Analysts from the Photonics, Sensing & Display team release their annual automotive lighting report: ‘Automotive Lighting: Technology, Industry and Market Trends’, which presents a complete overview of new lighting technologies and AFLS, providing details regarding benefits and drawbacks, integration status, and development roadmaps. Under this update, they give insights into the future of automotive lighting with analysis on synergies with ADAS.
Yole’s team is mixing a ‘bottom-up’ methodology, taking into account business opportunities of innovative technologies and a ‘top-down’ analysis, more focused on the market needs from the applications side. The automotive lighting report is a results of this approach.
With the integration of LED technology, lighting has evolved from a basic and functional feature to a distinctive feature with high-value potential in automotive. Indeed, LED technology has given manufacturers the opportunity for strong differentiation via lighting design and additional functionalities.

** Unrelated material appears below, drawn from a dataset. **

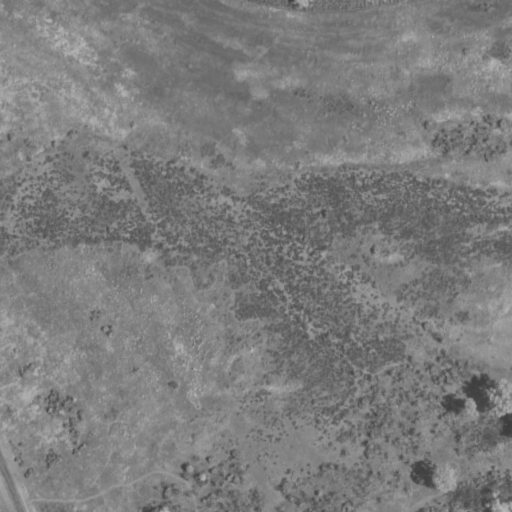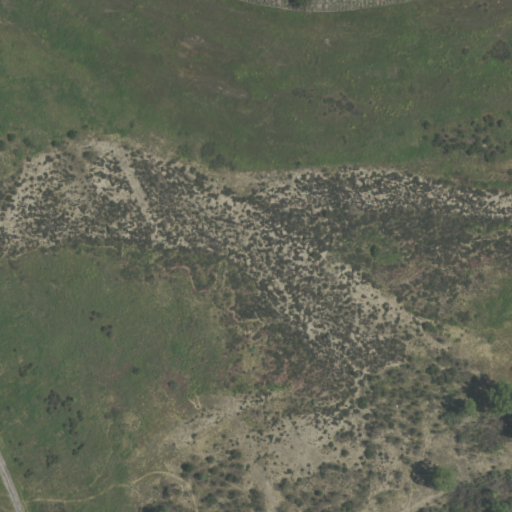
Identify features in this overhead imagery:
road: (9, 488)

“This is particularly true for exterior lighting, which is profoundly mutating in terms of both technology and supply chain,” commented Pierrick Boulay, Technology & Market Analyst part of the SSL & Display team at Yole. “The integration of new SSL technologies is transforming automotive front lighting and RCL systems and their applications, offering more design flexibility, increased efficacy, and intelligent functionalities.”

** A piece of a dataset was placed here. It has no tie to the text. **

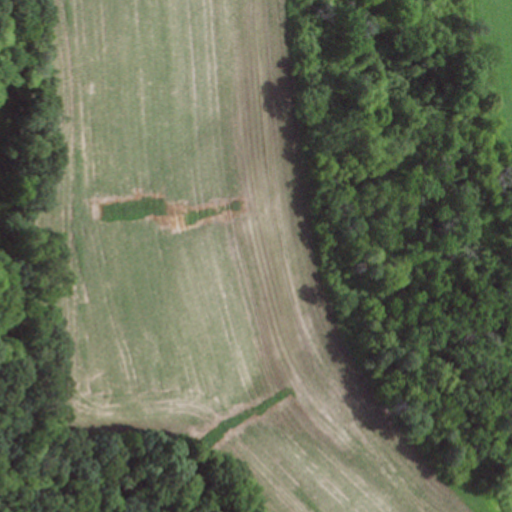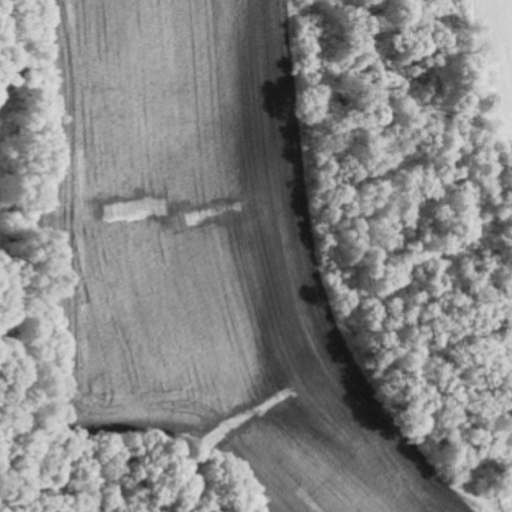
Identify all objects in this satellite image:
crop: (209, 258)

LEDs are rapidly gaining popularity as their cost decreases and efficiency, luminance and package size improves. For example, full LED headlamps that first saw commercialisation in 2008 on luxury cars like the V10 Audi R8 have since penetrated the compact, or C-segment, vehicle market in 2012, with the new Seat Leon, and are now being commercialised in emerging markets.
Nowadays, nearly all car maker and Tier-1 part suppliers have developed full LED-based headlamp systems and such technology is a must-have in the C and also the D – compact executive car – automotive segments.

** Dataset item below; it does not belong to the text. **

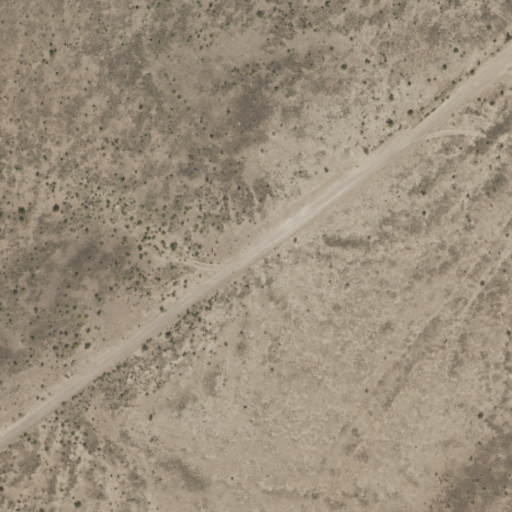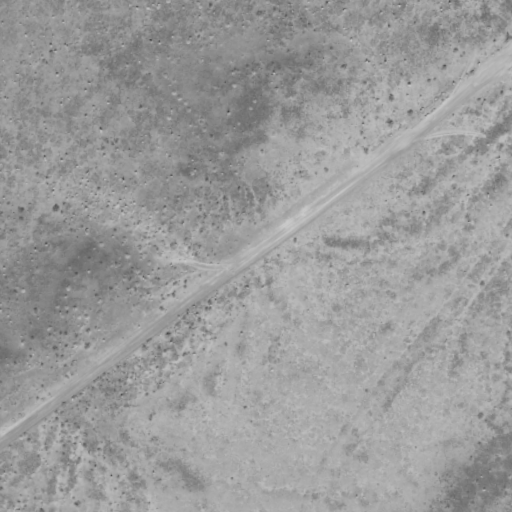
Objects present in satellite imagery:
road: (257, 220)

Laser and OLED sources are still emerging technologies but could also support the development of new functionalities:
- Laser-based headlamps could enable long-distance night vision, up to 600 meters, or be coupled with DMDs to provide high resolution lighting systems, up to 1M pixels.
- OLED RCLs could initiate a design shift from 2D to 3D light sources, made possible by the nature of the OLED device itself.
Automotive lighting devices like headlamps are therefore becoming more and more complex. They require specific know-how and testing equipment to integrate innovative technologies in a reliable manner.
Integrating high current LED with all thermal and reliability considerations, preventing condensation to appear or being able to homologate highly innovative devices are, among other, challenges. Under this context, car makers and suppliers are so facing as it has never happened in the past.
Joël Thomé, Head of PISEO, part of Yole Group of Companies, stated: “Strong capabilities in optical design and simulation, thermal management, electronics and software design, system integration are key to any headlamp maker who wants to keep the pace of this paradigm change.”
In the future, technical innovations for automotive lighting applications look also really promising. According to Yole’s analysts, digital lighting will be the next revolution. Therefore it is a key area of investigation for the automotive lighting supply chain. And several new technologies/systems have been already investigated. It includes: DMD/DLP , laser scanners, LCDs , and micro-/mini-LED.
Martin Vallo, PhD, Technology & Market Analyst, part of the SSL & Display team at Yole, added: “An interesting fact is that such lighting systems are providing ever more synergy with projection/display systems as their function is evolving toward communication, like projecting information onto the road.”
New parameters now have to be taken into account for related developments, such as resolution, FOV and pixel density.